OpenAIとBroadcomは2026年6月24日、Jalapeñoチップの設計を共同発表した。これは両社が2025年10月に協力関係を締結して以来、初めての成果である。このプロセッサは「第一世代Intelligence Processor」と位置づけられており、大規模言語モデルの推論処理およびChatGPTのような製品に最適化されている。
ハードウェア制御権の実質的な推進
過去2年間、OpenAIはトレーニングおよび推論の各フェーズにおいて外部GPUの供給に強く依存してきた。Jalapeñoの発表は、OpenAIが一部の演算ノードを自社設計の範囲に取り込み始めたことを示す。公式ブログによれば、同チップは初期設計からテープアウトまでわずか9ヶ月という短期間で完成しており、ソフトウェアチームとBroadcomのシリコン実装チームとの密接な連携を体現している。このような開発サイクルは従来のチップ開発では異例であり、OpenAIが自社モデルをチップ設計フローの最適化に活用していることを反映している。
OpenAIは同チップのワットあたりの性能が「現在の最先進水準を大幅に上回る」と主張しており、完全な技術レポートは今後数ヶ月以内に公開される予定である。
サプライチェーンとコスト構造の調整シグナル
単一サプライヤーへの依存を減らすことが、今回の協力において繰り返し強調された動機である。Jalapeñoはまず自社データセンターへの導入が計画されており、初回稼働時期は2026年末とされている。このスケジュールが実行されれば、OpenAIはGPU以外に第二の推論経路を確保することになる。この経路のコスト構造が既存ソリューションを下回るかどうかは、ChatGPTサービスの限界利益に直接影響する。

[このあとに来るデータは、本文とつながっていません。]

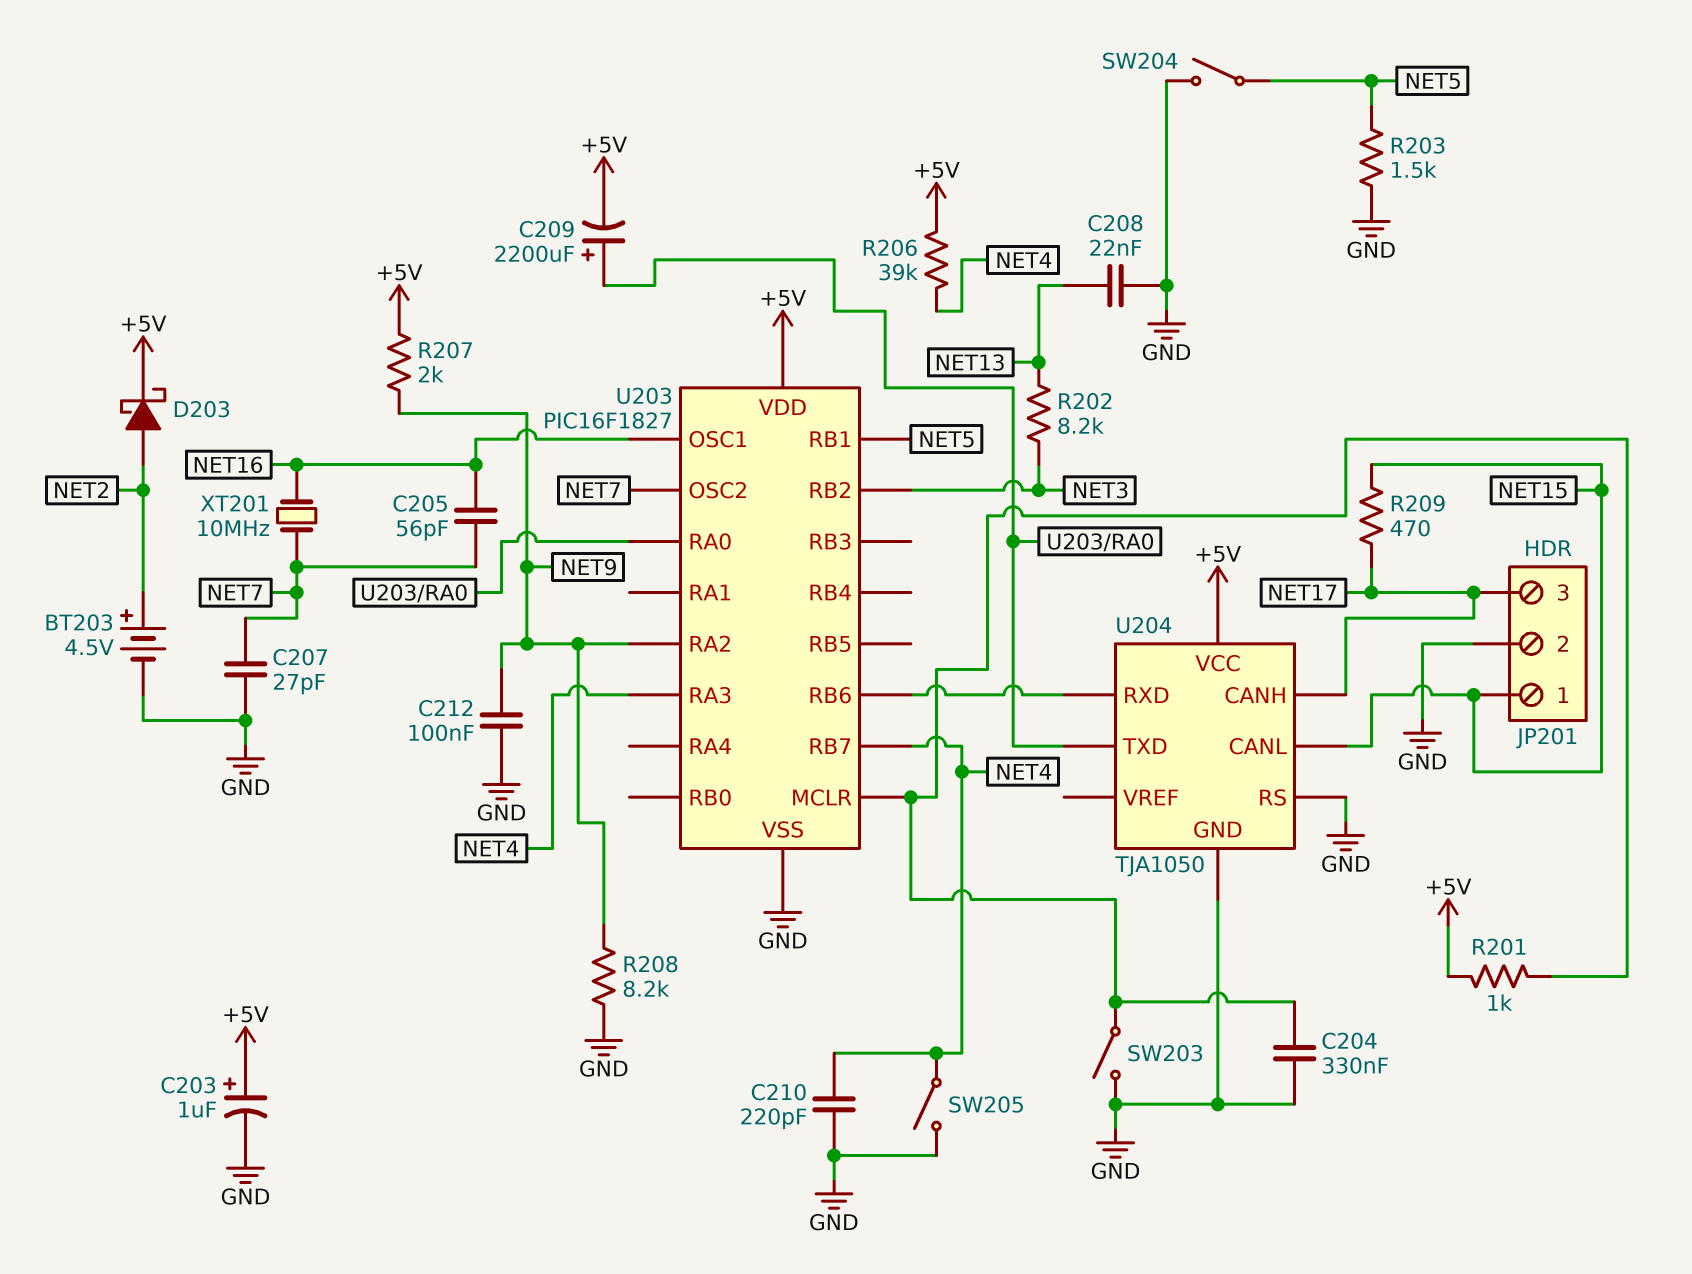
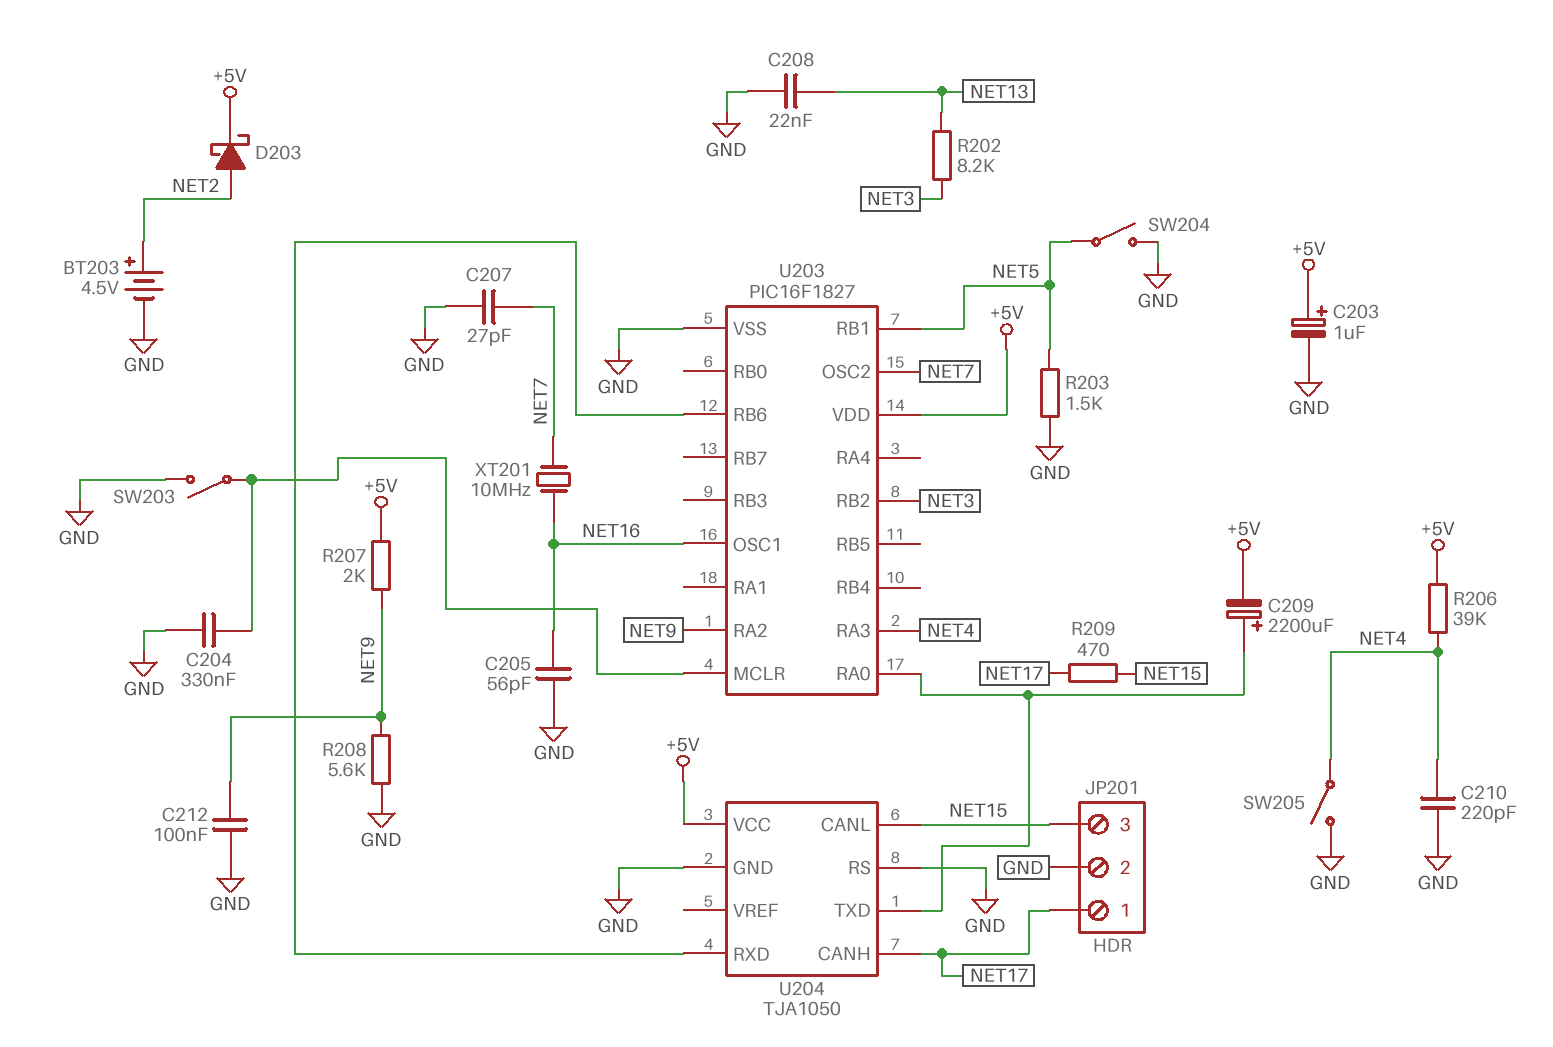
C205: 56pF (NET7, NET16) -> 56pF (GND, NET16)
JP201 pin 1: NET15 -> NET17
JP201 pin 3: NET17 -> NET15
R201: 1k (+5V, U203/MCLR) -> none
R208: 8.2k (GND, NET9) -> 5.6k (GND, NET9)
U203 pin RB7: NET4 -> none

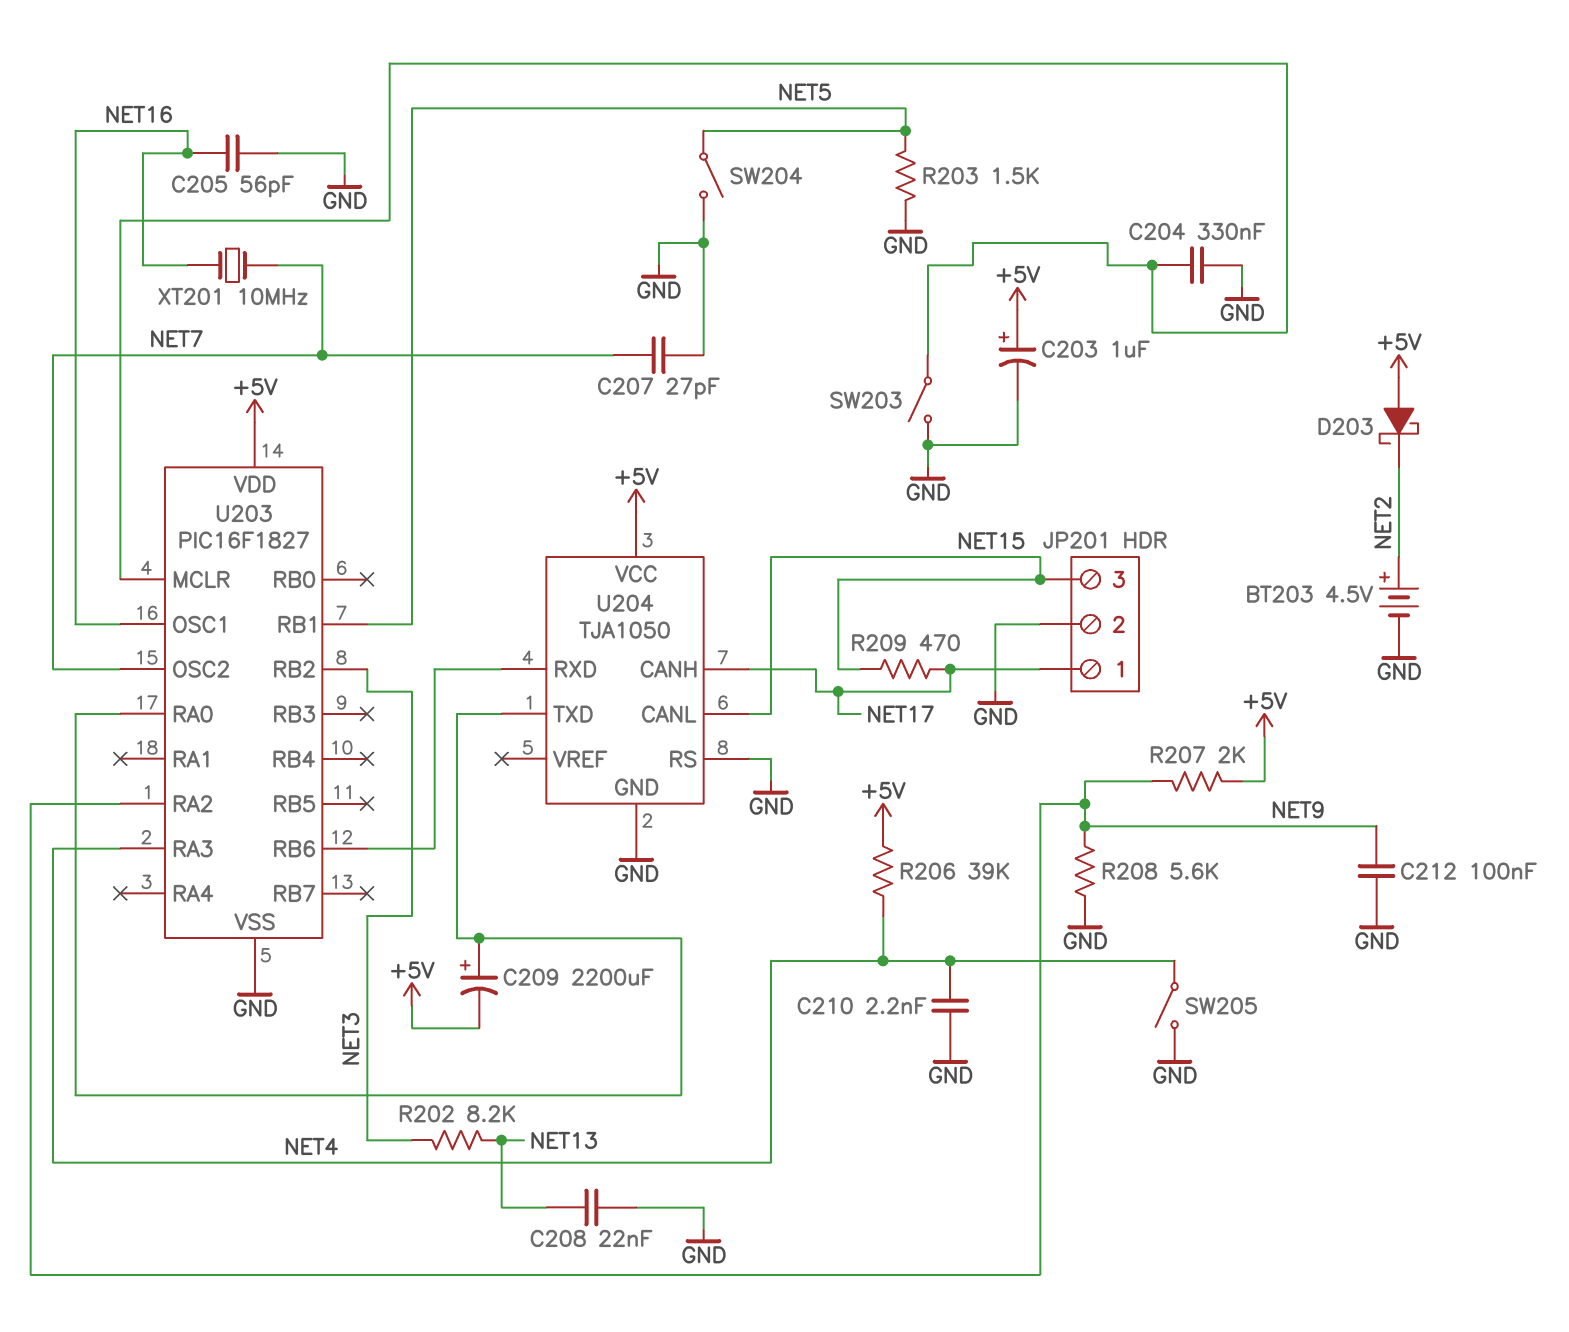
C210: 220pF (GND, NET4) -> 2.2nF (GND, NET4)
D203: schottky (A NET2, K +5V) -> schottky (A +5V, K NET2)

複数世代にわたる計算プラットフォームの構築も両社の協力協定に明記されており、JalapeñoはあくまでもJalapeñoは単独の製品ではなく、後続イテレーションの基盤となるものであることを示唆している。後続世代のチップが同一アーキテクチャに沿って進化し続ければ、ハードウェア層におけるOpenAIの発言権は段階的に蓄積されていく。ただし、それには設計・検証・製造調整のためのリソースへの継続的な投資が必要であり、既存のモデルイテレーションのペースとのバランスを図ることが求められる。
推論シナリオに特化した設計
Jalapeñoは「LLM推論の将来的なビジョン」を中心に構築されたアクセラレータとして明確に説明されている。これはトレーニングチップとは異なる重点を持ち、スループットと消費電力のバランスをより重視している。
初期データセンターでの性能が期待通りであれば、OpenAIは2027年にパートナーへの一部キャパシティ開放を検討する可能性がある。一方、期待を下回る場合は、外部GPUの調達期間が延長される可能性がある。いずれの方向性も、業界の他の参加者のキャパシティ計画に影響を与えることになる。